When using any object-relational mapper (ORM), LINQ-to-SQL, NHibernate or whatever, you can’t just blindly trust the SQL queries they’re generating. Hopefully, the queries will be as finely tuned as if you lovingly hand-crafted them yourself, but what if they’re not? Do you care if your production database server melts down? Sensibly, you’ll keep SQL Profiler open and scrutinise each new type of query.
Shock and horror
Following that advice, when I started with LINQ-to-SQL I used SQL Profiler to see what it was getting up to. For example, I had everyone’s favourite Customer-Orders relationship:
… and I was doing a query to find the customers who have never ordered anything:
ExampleDBDataContext context = new ExampleDBDataContext(); // The query var customers = from c in context.Customers where c.Orders.FirstOrDefault() == null select c; foreach (Customer c in customers) Console.WriteLine(c.Name);
It worked, but I was appalled to see it generate the following SQL:
SELECT [t0].[CustomerID], [t0].[Name], [t0].[CreatedDate] FROM [dbo].[Customers] AS [t0] WHERE NOT (EXISTS( SELECT TOP (1) NULL AS [EMPTY] FROM [dbo].[Orders] AS [t1] WHERE [t1].[CustomerID] = [t0].[CustomerID] ))
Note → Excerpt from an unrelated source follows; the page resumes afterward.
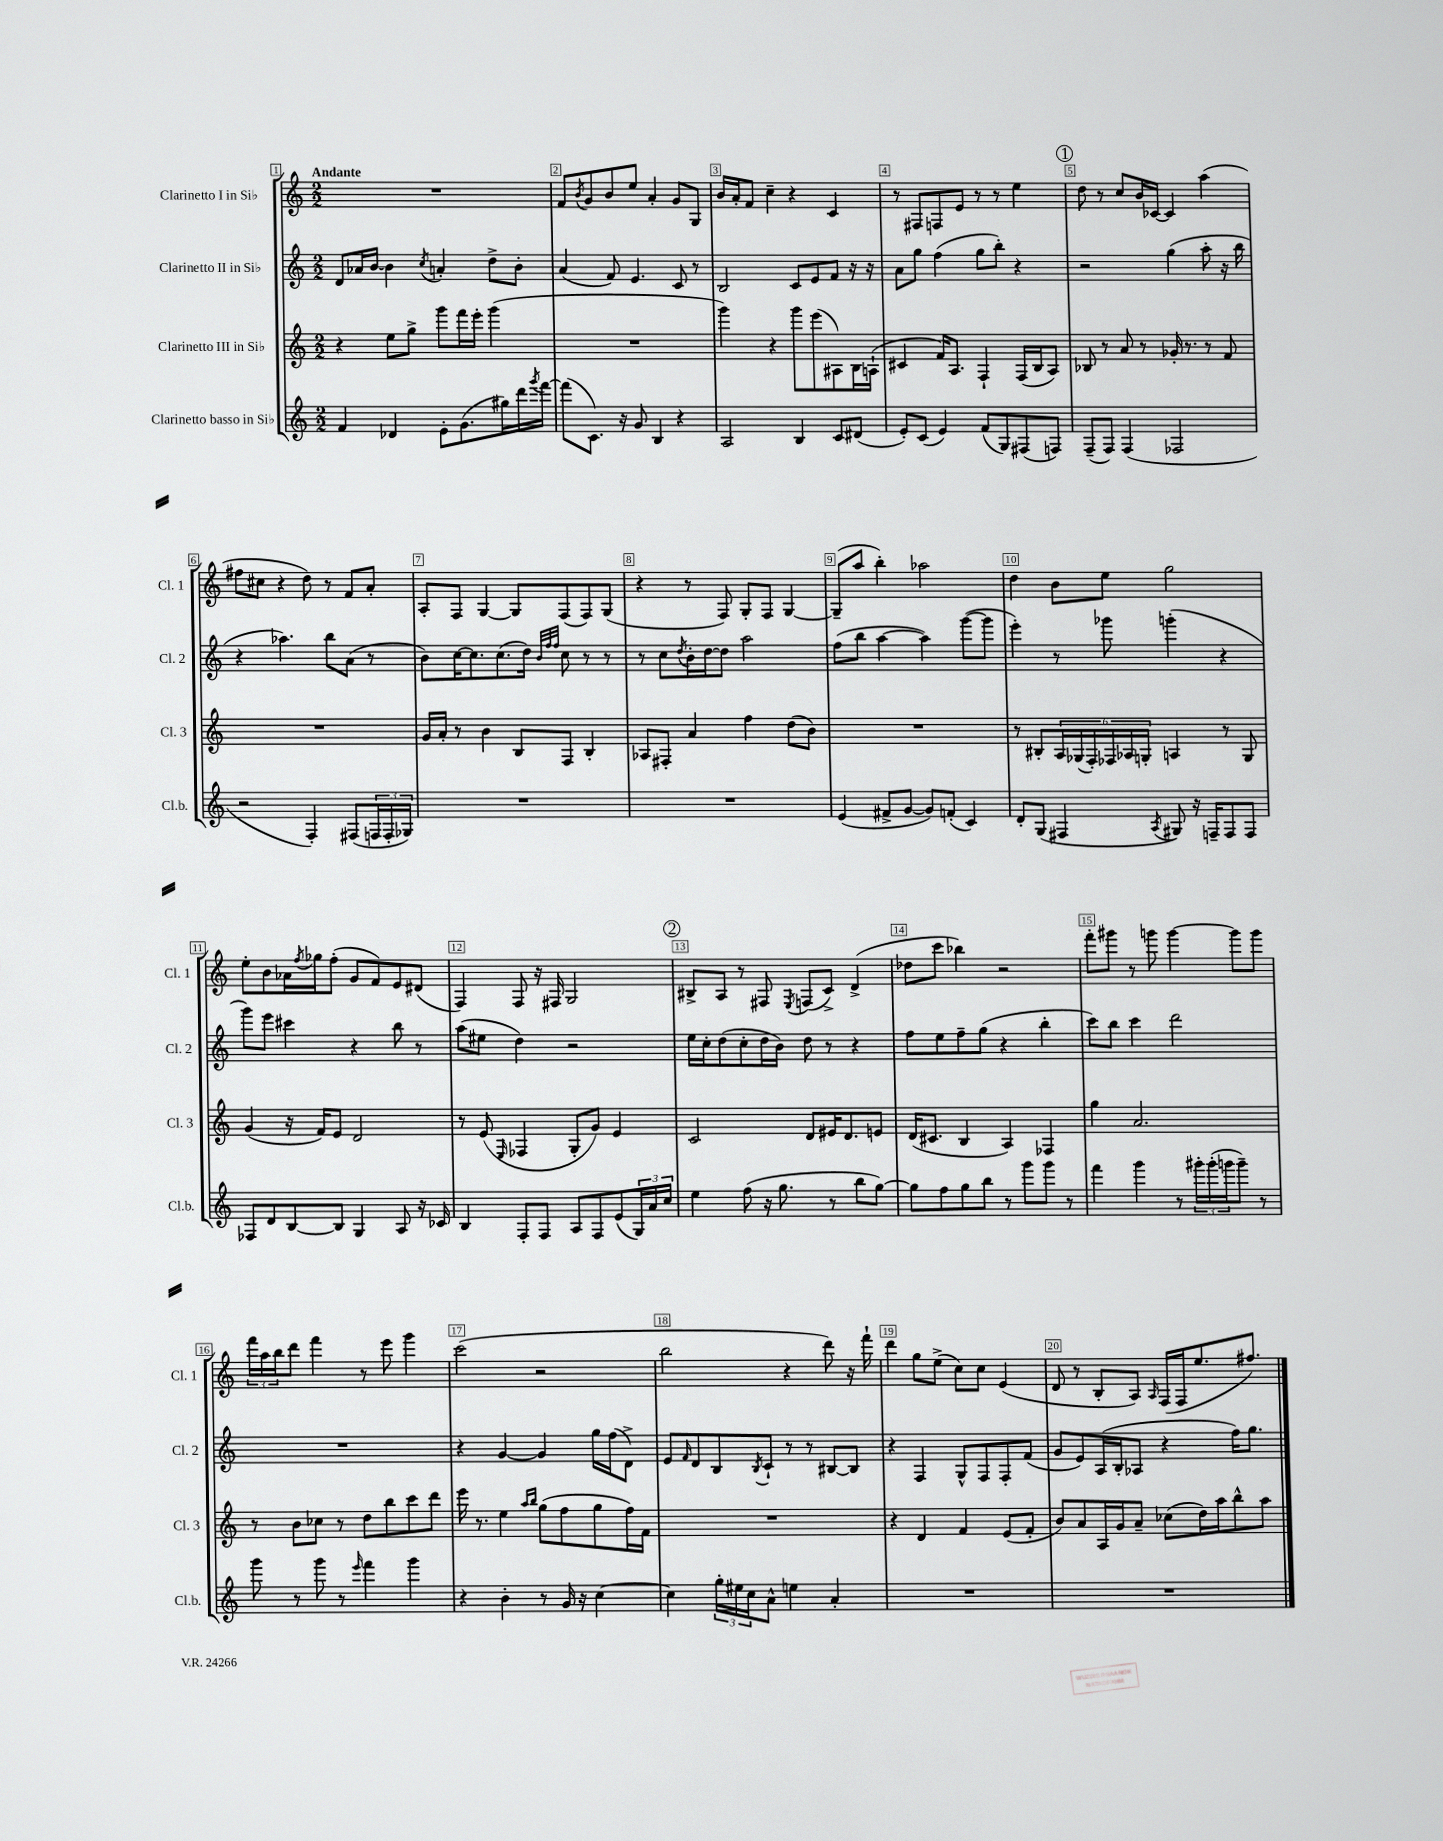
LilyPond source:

Smell that dirty subselect! As someone who’s been brought up on the mantra "subselects are bad; always use joins!", I wanted to write to Microsoft and educate them that the correct SQL would be:
SELECT [t0].[CustomerID], [t0].[Name], [t0].[CreatedDate] FROM [dbo].[Customers] AS [t0] LEFT OUTER JOIN [Orders] o ON t0.[CustomerID] = o.[CustomerID] WHERE o.[OrderID] IS NULL
Mmm, that’s much cleaner and nicer. Lovely elegant joins. Stupid LINQ-to-SQL…
I think you can guess what’s coming
Let’s put my beliefs to the test. When there are 100 customers and 1000 orders, the two methods’ execution plans look like this:
Notice the "query cost" values (smaller is better).
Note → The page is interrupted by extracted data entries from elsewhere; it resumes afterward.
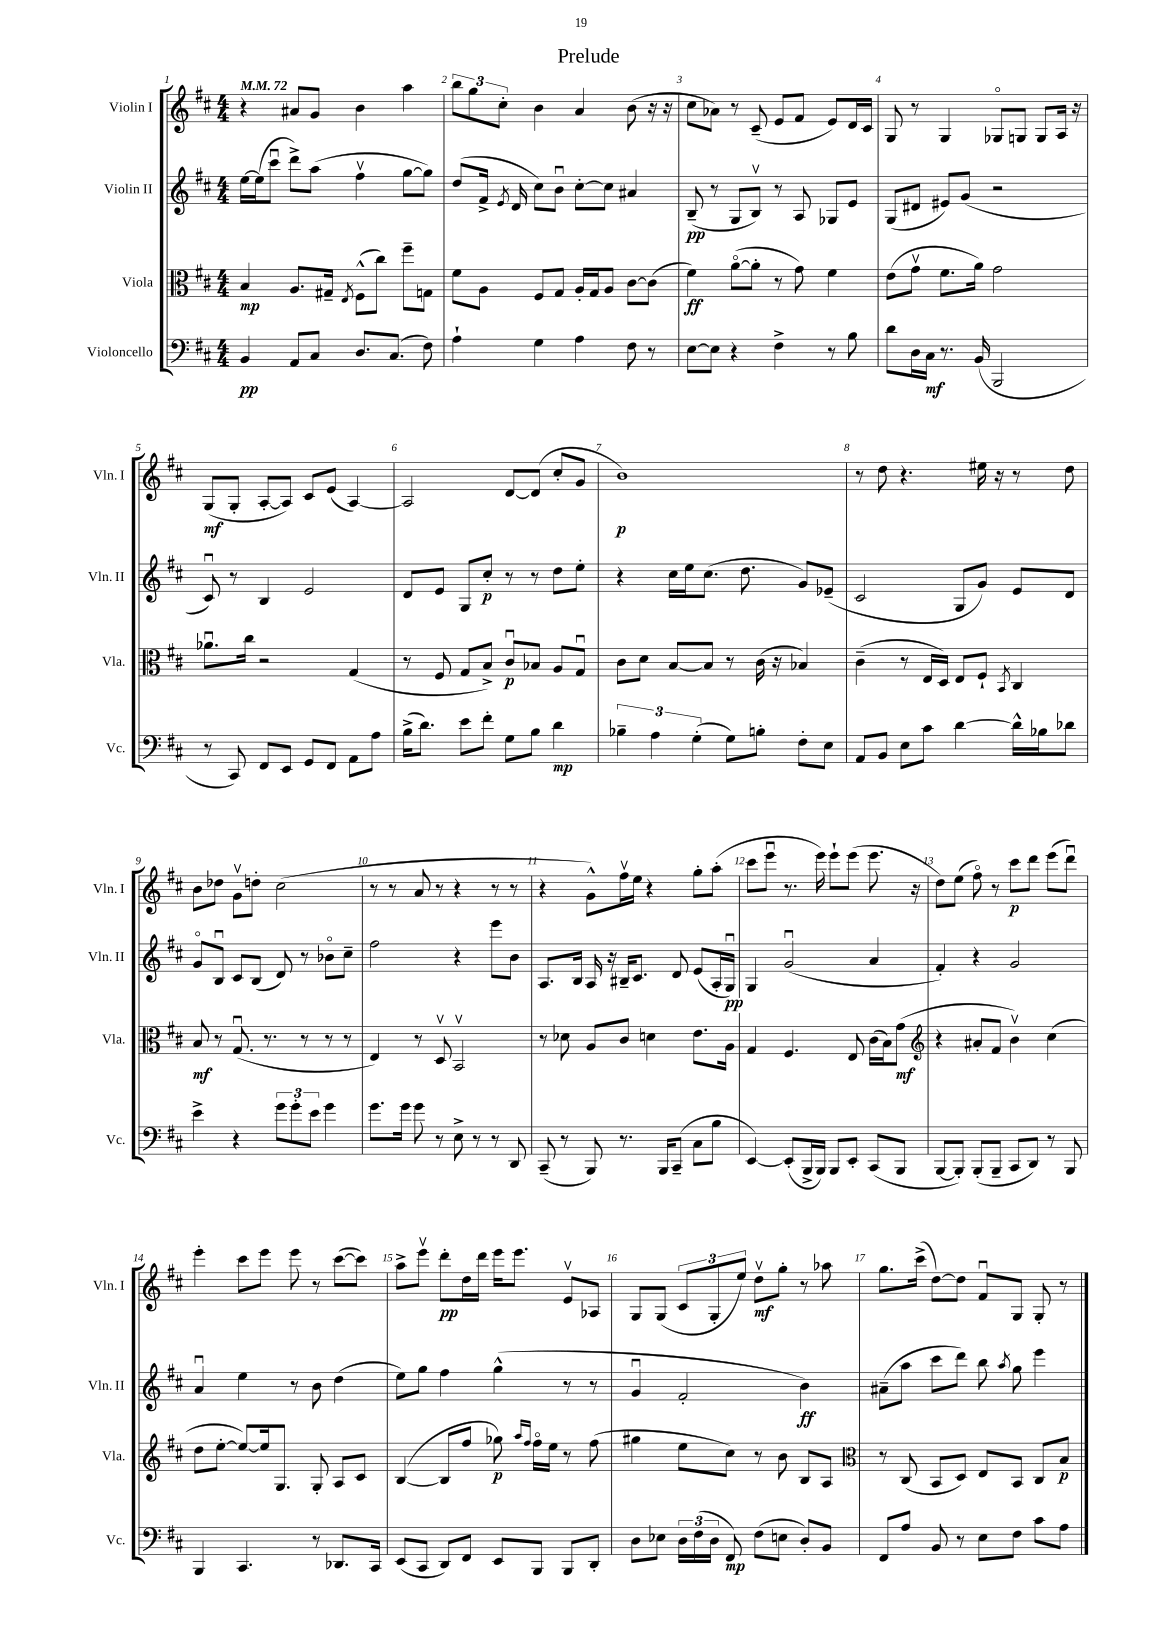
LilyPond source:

\header { title = "Prelude" }
<<
\new StaffGroup <<
\new Staff = "s0" \with { instrumentName = "Violin I" shortInstrumentName = "Vln. I" } {
    \clef treble \key d \major \numericTimeSignature \time 4/4 \tempo 4 = 72
    \autoBeamOff r4 ais'8[ g'8] b'4 a''4 |
    \tuplet 3/2 { b''8[ g''8 cis''8]-. } b'4 a'4 b'8( r16 r16 |
    cis''8[ aes'8]) r8 cis'8--( e'8[ fis'8] e'8[) d'16 cis'16] |
    g8 r8 g4 ges8[\flageolet g8] g8[ a16] r16 |
    g8[\mf( g8]-. a8[~-. a8]) cis'8[ e'8]( a4~) |
    a2 d'8[~ d'8]( cis''8[-. g'8] |
    b'1\p) |
    r8 d''8 r4. eis''16 r16 r8 d''8 |
    b'8[ des''8] g'8[\upbow d''8]-. cis''2( |
    r8 r8 a'8 r8 r4 r8 r8 |
    r4 g'8[-^) fis''16\upbow e''16] r4 g''8[-. a''8]-.( |
    cis'''8[ e'''8]\downbow r8. e'''16) e'''8[-! e'''8]( e'''8. r16 |
    d''8[) e''8]( fis''8\flageolet) r8 cis'''8[\p d'''8] e'''8[( d'''8]\downbow) |
    e'''4-. cis'''8[ e'''8] e'''8 r8 cis'''8[~( cis'''8]) |
    a''8[-> e'''8]\upbow d'''8[-.\pp d''16 d'''16] e'''16[ e'''8.] e'8[\upbow aes8] |
    g8[ g8]( \tuplet 3/2 { cis'8[ g8-. e''8]) } d''8[\upbow\mf g''8]-. r8 aes''8 |
    g''8.[ cis'''16]->( d''8[~) d''8] fis'8[\downbow g8] g8-. r8 \bar "|." |
}
\new Staff = "s1" \with { instrumentName = "Violin II" shortInstrumentName = "Vln. II" } {
    \clef treble \key d \major \numericTimeSignature \time 4/4
    \autoBeamOff e''16[~ e''16( cis'''8]\downbow d'''8[->) a''8]( fis''4\upbow g''8[~ g''8]) |
    d''8[( fis'16]-> \acciaccatura { e'8 } d'16 cis''8[) b'8]\downbow cis''8[~-. cis''8] ais'4 |
    b8--\pp( r8 g8[ b8]\upbow) r8 a8 ges8[ e'8] |
    g8[( dis'8] eis'8[) g'8]( r2 |
    cis'8\downbow) r8 b4 e'2 |
    d'8[ e'8] g8[ cis''8]-.\p r8 r8 d''8[ e''8]-. |
    r4 cis''16[ e''16 cis''8.]( d''8. g'8[) ees'8]--( |
    cis'2 g8[ g'8]) e'8[ d'8] |
    g'8[\flageolet b8]\downbow cis'8[ b8]( d'8) r8 bes'8[\flageolet cis''8]-- |
    fis''2 r4 e'''8[ b'8] |
    a8.[ b16] a16 r16 bis16[-- cis'8.] d'8 e'8[( a16-. g16]\downbow\pp) |
    g4 g'2\downbow( a'4 |
    fis'4-.) r4 g'2 |
    a'4\downbow e''4 r8 b'8 d''4( |
    e''8[) g''8] fis''4 g''4-^( r8 r8 |
    g'4\downbow fis'2-. b'4\ff) |
    ais'8[--( a''8] cis'''8[ d'''8]) b''8 \acciaccatura { a''8 } g''8 e'''4 \bar "|." |
}
\new Staff = "s2" \with { instrumentName = "Viola" shortInstrumentName = "Vla." } {
    \clef alto \key d \major \numericTimeSignature \time 4/4
    \autoBeamOff b4\mp a8.[ gis16]-- \acciaccatura { e8 } fis8[-^( cis''8]) fis''8[-- g8] |
    fis'8[ a8] fis8[ g8] a16[-. g16 a8] cis'8[~ cis'8]( |
    fis'4\ff) a'8[~\flageolet( a'8]-. r8 g'8) fis'4 |
    e'8[( g'8]\upbow fis'8.[ a'16]) g'2 |
    aes'8.[\downbow cis''16] r2 g4( |
    r8 fis8 g8[ b8]->) cis'8[\downbow\p bes8] a8[ g8]\downbow |
    cis'8[ d'8] b8[~ b8] r8 cis'16( r16 bes4) |
    cis'4--( r8 e16[ d16]) e8[ fis8]-! \acciaccatura { b,8 } cis4 |
    b8\mf r8 g8.\downbow( r8. r8 r8 r8 |
    e4) r8 d8\upbow b,2\upbow |
    r8 des'8 a8[ cis'8] d'4 e'8.[ a16] |
    g4 fis4. e8 cis'16[( b16) g'8]\mf( |
    \clef treble r4 ais'8[-. fis'8] b'4\upbow) cis''4( |
    d''8[ e''8]~-. e''8[~) e''16 g8.] g8-. a8[ cis'8] |
    b4~( b8[ fis''8] ges''8\p) \grace { a''16[ fis''16] } fis''16[\flageolet e''16] r8 fis''8( |
    gis''4 e''8[ cis''8]) r8 b'8 b8[ a8] |
    \clef alto r8 cis8( b,8[ d8]) e8[ b,8] cis8[ b8]\p \bar "|." |
}
\new Staff = "s3" \with { instrumentName = "Violoncello" shortInstrumentName = "Vc." } {
    \clef bass \key d \major \numericTimeSignature \time 4/4
    \autoBeamOff b,4\pp a,8[ cis8] d8.[ cis8.]( fis8) |
    a4-! g4 a4 fis8 r8 |
    e8[~ e8] r4 fis4-> r8 b8 |
    d'8[ d16 cis16]\mf r8. b,16( b,,2 |
    r8 cis,8) fis,8[ e,8] g,8[ fis,8] a,8[ a8] |
    b16[->( d'8.]) e'8[ fis'8]-. g8[ b8] d'4\mp |
    \tuplet 3/2 { bes4-- a4 g4-.( } g8[) b8]-. fis8[-. e8] |
    a,8[ b,8] e8[ cis'8] d'4~ d'16[-^ bes16 des'8] |
    e'4-> r4 \tuplet 3/2 { g'8[ g'8-. e'8] } g'4 |
    g'8.[ g'16] g'8 r8 e8-> r8 r8 d,8 |
    cis,8--( r8 b,,8) r8. b,,16[ cis,8]--( cis8[ b8] |
    e,4~) e,8[-.( b,,16-> b,,16]) b,,8[ e,8]-. cis,8[( b,,8] |
    b,,8[~ b,,8]-.) b,,8[-.( b,,8]-- cis,8[ d,8]) r8 b,,8 |
    b,,4 cis,4. r8 des,8.[ cis,16] |
    e,8[( cis,8] d,8[) fis,8] e,8[ b,,8] b,,8[ d,8]-. |
    d8[ ees8] \tuplet 3/2 { d16[ fis16( d16] } fis,8\mp) fis8[( e8] d8[-.) b,8] |
    fis,8[ a8] b,8 r8 e8[ fis8] cis'8[ a8] \bar "|." |
}
>>
>>
\layout { \context { \Score \override BarNumber.break-visibility = ##(#f #t #t) barNumberVisibility = #all-bar-numbers-visible } }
LINQ-to-SQL’s method does a "stream aggregation" to get a list of distinct CustomerIDs from the Order table, then left-anti-semi join excludes any Customer rows which match one of those IDs. My "left outer join" method, on the other hand, joins all Customer-Order pairs, then has a filter to exclude any joined rows that have a CustomerID.
LINQ-to-SQL’s method wins slightly, but only very slightly. The near-identical performance is not surprising since they both scan all 100 customers and all 1,000 orders.
More data, more data
Repeating the experiment, but now with 100 customers and 1,000,000 orders, the execution plans change to:
Agh! My elegant method is about 200 times slower than LINQ-to-SQL’s clumsy subselect! But why?
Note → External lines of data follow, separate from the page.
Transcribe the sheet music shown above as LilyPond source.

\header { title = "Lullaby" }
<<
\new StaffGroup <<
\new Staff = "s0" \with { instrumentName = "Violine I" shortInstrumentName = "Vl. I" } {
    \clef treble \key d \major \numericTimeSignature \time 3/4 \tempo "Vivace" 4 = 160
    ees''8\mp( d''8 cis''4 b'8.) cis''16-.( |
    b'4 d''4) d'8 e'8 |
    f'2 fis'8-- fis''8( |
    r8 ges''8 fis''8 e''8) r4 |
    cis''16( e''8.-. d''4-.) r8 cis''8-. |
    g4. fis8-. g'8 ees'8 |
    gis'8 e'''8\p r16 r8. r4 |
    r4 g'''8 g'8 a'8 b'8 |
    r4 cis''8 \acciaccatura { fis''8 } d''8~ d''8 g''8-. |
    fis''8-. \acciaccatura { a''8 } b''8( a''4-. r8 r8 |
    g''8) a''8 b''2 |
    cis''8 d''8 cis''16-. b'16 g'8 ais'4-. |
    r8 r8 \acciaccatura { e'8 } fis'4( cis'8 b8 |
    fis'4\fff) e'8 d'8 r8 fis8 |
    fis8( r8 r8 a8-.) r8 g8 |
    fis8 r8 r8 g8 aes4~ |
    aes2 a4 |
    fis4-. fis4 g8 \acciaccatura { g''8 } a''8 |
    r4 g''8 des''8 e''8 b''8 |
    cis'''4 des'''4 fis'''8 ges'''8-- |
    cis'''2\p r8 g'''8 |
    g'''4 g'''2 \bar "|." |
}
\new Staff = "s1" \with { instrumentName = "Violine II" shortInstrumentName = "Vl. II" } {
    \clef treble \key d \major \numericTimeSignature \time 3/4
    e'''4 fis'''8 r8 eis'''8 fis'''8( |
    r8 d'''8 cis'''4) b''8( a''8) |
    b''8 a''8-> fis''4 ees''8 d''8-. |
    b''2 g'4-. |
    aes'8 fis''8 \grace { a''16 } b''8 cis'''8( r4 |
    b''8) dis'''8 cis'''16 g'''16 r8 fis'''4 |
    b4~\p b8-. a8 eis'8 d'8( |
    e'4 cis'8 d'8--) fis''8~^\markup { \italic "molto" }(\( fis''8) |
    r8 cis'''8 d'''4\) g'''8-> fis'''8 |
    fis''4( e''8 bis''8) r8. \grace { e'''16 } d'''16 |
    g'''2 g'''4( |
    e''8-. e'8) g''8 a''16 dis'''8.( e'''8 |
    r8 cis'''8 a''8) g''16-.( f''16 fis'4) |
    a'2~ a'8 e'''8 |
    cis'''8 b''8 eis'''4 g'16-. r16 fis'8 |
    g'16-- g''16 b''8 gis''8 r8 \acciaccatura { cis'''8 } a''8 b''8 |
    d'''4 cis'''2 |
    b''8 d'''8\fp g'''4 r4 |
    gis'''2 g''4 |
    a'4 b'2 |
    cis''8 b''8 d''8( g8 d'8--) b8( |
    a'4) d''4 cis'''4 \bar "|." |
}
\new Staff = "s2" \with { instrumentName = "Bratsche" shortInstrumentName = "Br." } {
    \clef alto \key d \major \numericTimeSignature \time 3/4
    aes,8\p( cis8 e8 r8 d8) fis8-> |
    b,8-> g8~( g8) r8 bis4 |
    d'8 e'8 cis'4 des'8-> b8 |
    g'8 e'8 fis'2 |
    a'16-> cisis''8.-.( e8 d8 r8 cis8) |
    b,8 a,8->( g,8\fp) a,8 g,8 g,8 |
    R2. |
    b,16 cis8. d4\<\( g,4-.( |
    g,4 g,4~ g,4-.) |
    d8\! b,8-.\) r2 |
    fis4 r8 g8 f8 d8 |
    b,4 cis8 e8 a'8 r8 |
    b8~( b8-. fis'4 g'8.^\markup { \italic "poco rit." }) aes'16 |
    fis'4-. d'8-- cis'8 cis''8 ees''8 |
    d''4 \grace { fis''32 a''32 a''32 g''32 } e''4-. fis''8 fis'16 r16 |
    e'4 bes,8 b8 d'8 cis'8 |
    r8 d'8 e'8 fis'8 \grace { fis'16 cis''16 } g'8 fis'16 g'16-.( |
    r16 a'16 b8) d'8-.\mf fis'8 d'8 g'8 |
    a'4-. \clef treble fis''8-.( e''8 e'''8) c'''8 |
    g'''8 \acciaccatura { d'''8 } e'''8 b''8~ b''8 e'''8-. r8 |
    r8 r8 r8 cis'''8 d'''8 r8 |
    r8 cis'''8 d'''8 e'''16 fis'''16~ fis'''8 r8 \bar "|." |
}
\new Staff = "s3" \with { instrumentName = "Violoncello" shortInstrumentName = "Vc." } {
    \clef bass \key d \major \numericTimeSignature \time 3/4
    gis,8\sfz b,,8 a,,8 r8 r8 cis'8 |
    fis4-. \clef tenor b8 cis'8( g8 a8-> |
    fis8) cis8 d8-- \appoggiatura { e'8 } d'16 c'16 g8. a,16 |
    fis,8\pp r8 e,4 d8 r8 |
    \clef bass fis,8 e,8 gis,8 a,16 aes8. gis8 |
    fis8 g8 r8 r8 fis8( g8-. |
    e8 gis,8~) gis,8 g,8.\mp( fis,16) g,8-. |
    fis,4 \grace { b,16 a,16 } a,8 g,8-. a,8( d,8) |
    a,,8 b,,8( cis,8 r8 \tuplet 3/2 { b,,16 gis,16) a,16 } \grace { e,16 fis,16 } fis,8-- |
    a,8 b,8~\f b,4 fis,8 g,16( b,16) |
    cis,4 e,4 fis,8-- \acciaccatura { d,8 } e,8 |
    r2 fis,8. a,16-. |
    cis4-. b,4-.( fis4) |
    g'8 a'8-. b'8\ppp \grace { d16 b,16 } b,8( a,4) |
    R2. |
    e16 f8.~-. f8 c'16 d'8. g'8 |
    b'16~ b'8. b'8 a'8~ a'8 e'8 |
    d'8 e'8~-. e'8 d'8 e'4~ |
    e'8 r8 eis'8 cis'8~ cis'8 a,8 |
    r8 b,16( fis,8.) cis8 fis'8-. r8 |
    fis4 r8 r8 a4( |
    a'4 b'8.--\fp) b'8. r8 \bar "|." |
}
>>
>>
The query plan for my method remains identical, so now it has to scan all 1,000,000 order rows, joining them to customer records, and filtering out any customers with orders.
The query plan for LINQ-to-SQL’s method has changed, so now for every Customer record, it just subselects the TOP 1 matching Order record and does a left-anti-semi join (so Customers are included only if no matching Order was found). This means it doesn’t have to look through all 1,000,000 rows – it can bail out as soon as the first matching Order is found. Assuming you have a CustomerID index on the Order table, this is very fast indeed.
Obviously, the conclusion isn’t "LINQ to SQL is always right", or "subselects are always better than JOINs". I am merely admitting that LINQ to SQL isn’t as dumb as I thought, nor am I as clever as I thought. Oh, and scrutinising LINQ to SQL using SQL Profiler isn’t always enough; you sometimes need to inspect those execution plans too.